I made this rod holder that fits in my front reciever. I made another reciever hitch on my yak rak in the back. I transport my rods in the front, then move the rod rack to the back for fishing.

Rod holder in the front reciever.








Rod holder in the kayak rack.









Keeping the rods up high helps to keep your line up and over the sandbars and weed. This system also keeps the rods "in" my truck to help deter theft, and keep the rods from going into the big pond on a good run while sleeping.

PT


----------



## johnnyjack (Oct 4, 2004)

Not mine, but found this somewhere


----------



## shadslinger (Aug 21, 2005)

I travel about 125 miles to the beach and I carried my rods and reels in the bed of the truck once or twice and I paid for it with tackle damage.

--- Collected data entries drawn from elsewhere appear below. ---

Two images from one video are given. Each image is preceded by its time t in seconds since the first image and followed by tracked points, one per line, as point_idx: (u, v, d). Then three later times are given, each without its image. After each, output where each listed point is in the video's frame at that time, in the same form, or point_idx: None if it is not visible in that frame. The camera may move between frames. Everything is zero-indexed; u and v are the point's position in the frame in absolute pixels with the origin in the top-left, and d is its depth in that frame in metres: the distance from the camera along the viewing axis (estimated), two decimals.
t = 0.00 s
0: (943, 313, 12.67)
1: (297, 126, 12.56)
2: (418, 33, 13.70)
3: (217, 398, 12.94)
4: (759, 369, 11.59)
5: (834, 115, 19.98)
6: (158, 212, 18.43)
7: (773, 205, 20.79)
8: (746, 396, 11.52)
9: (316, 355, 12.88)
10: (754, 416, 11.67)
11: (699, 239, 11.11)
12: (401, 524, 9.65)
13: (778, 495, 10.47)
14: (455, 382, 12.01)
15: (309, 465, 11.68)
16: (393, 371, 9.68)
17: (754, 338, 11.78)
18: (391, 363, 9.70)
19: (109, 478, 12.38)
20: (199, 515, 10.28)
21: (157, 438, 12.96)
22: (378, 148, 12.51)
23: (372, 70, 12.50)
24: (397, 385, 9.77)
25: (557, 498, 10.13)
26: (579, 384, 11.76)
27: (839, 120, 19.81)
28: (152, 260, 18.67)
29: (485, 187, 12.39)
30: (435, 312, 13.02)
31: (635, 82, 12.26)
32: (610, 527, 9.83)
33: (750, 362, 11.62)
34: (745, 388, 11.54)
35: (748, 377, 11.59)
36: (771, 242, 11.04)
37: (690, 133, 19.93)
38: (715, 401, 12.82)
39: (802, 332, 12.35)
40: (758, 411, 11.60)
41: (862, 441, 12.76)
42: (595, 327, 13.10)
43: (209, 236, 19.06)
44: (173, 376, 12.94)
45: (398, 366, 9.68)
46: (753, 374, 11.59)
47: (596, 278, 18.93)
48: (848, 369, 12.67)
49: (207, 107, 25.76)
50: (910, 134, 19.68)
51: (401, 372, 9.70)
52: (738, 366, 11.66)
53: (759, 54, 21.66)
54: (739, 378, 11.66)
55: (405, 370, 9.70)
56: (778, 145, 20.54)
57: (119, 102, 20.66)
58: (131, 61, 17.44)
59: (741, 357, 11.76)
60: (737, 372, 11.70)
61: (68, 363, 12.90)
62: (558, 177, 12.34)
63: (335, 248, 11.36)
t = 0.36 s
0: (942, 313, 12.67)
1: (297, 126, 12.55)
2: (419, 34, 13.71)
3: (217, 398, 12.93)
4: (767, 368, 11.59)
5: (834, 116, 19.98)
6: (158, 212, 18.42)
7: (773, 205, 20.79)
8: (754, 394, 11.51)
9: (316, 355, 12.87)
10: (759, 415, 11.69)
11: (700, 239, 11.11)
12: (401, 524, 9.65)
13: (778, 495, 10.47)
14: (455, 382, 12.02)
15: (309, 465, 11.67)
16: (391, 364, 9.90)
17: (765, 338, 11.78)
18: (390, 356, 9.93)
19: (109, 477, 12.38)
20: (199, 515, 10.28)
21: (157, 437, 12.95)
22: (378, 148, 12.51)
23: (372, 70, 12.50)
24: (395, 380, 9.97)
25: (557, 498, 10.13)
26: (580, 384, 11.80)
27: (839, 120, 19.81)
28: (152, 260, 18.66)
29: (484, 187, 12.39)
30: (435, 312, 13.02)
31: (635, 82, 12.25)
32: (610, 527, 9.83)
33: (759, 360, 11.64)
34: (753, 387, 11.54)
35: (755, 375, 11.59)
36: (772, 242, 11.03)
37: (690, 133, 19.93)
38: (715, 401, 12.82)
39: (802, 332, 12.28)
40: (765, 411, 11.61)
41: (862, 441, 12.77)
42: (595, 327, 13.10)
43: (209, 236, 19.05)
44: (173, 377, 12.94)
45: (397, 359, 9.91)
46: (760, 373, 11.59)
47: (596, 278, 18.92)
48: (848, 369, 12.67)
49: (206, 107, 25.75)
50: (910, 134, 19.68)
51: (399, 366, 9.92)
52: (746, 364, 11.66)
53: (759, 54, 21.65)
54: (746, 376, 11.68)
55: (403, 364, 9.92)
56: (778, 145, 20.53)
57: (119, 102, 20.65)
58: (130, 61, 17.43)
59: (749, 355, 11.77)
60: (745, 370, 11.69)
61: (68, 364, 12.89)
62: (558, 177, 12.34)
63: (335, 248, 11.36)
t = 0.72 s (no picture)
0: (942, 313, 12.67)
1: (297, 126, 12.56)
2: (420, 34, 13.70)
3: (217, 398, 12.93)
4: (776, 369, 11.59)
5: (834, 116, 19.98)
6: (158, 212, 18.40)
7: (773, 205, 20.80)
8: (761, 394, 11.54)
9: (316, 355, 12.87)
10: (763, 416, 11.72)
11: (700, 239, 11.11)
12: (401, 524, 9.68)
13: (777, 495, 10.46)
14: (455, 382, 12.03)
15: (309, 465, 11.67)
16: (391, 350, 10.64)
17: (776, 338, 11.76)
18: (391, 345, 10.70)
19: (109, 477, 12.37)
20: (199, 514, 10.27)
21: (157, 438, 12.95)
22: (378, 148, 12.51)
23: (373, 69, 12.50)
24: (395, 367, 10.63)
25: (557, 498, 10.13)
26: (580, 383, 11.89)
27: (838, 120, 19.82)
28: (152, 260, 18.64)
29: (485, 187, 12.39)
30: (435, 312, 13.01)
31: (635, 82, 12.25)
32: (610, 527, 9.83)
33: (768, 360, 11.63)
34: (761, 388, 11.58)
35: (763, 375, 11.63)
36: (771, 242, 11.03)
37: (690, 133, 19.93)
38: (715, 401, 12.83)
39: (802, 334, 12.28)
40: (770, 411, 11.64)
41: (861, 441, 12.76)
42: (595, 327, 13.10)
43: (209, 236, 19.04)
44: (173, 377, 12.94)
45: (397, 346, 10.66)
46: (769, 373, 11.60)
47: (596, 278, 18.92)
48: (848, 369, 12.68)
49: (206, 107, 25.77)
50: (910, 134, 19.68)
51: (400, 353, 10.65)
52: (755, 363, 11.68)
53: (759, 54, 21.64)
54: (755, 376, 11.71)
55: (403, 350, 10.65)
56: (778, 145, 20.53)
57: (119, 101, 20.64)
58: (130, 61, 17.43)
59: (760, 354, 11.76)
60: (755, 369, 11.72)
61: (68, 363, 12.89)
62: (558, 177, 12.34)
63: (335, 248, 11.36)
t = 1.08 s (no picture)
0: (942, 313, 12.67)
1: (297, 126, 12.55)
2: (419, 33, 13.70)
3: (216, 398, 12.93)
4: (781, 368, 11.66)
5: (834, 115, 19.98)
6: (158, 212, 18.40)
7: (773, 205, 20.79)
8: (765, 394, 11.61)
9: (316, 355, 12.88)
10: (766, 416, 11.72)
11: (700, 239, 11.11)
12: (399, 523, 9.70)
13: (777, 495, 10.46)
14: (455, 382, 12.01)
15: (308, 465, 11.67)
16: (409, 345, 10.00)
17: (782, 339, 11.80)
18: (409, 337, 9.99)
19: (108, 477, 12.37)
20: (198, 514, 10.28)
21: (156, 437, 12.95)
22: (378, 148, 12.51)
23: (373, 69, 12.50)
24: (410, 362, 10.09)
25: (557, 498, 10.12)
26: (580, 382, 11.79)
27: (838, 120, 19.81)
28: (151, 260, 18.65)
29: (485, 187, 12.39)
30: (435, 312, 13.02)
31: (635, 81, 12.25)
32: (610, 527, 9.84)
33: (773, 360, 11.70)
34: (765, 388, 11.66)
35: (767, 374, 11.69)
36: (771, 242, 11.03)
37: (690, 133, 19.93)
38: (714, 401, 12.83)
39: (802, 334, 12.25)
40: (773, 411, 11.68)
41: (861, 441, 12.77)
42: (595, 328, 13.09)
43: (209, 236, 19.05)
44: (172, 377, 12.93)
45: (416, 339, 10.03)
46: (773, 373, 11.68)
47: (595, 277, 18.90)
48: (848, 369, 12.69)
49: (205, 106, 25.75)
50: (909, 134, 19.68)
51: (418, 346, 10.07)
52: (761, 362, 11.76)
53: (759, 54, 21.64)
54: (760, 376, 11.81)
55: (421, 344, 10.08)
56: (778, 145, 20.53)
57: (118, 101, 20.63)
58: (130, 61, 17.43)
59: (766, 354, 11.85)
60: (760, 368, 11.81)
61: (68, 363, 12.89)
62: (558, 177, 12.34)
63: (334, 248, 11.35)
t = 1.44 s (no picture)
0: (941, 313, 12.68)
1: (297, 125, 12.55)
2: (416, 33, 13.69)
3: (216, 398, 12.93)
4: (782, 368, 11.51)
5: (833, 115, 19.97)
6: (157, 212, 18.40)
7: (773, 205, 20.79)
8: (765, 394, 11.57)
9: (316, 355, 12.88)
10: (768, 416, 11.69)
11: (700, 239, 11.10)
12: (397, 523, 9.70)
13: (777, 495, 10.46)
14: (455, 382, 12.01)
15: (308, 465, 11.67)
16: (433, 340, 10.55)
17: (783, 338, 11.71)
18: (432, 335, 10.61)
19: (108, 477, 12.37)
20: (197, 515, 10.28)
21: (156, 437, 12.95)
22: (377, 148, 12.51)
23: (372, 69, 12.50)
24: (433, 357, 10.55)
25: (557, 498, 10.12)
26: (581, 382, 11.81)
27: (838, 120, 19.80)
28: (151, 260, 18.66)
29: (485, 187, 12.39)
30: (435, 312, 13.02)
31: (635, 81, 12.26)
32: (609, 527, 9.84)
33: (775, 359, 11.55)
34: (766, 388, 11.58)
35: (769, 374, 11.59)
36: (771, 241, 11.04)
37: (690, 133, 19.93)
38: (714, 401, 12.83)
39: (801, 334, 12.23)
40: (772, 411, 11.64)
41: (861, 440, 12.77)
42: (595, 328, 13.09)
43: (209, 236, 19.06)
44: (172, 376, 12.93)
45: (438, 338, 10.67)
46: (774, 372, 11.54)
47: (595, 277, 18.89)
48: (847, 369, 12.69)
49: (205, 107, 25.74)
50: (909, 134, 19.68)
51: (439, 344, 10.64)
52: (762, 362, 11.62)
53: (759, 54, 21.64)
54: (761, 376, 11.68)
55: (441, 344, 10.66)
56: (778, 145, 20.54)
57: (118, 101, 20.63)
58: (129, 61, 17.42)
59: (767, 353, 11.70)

So i break it down to the reels and bare rods and carry the reels in a soft side inside. I need a tube to carry my bundle rods safely in the bed, about 8 rods. I was thinking about large dia. pvc with a cap on one end and threaded cap on the other. does anyone use a set up like this?


----------



## Stretch (May 22, 2004)

Shadslinger
I use to carry my rods in a 4" pvc tube with cap on one end and threaded fitting on the other, still have these if I need to travel long distant. Would strap top top of jeep and take off. i also made one out of 2" for bait rods.


----------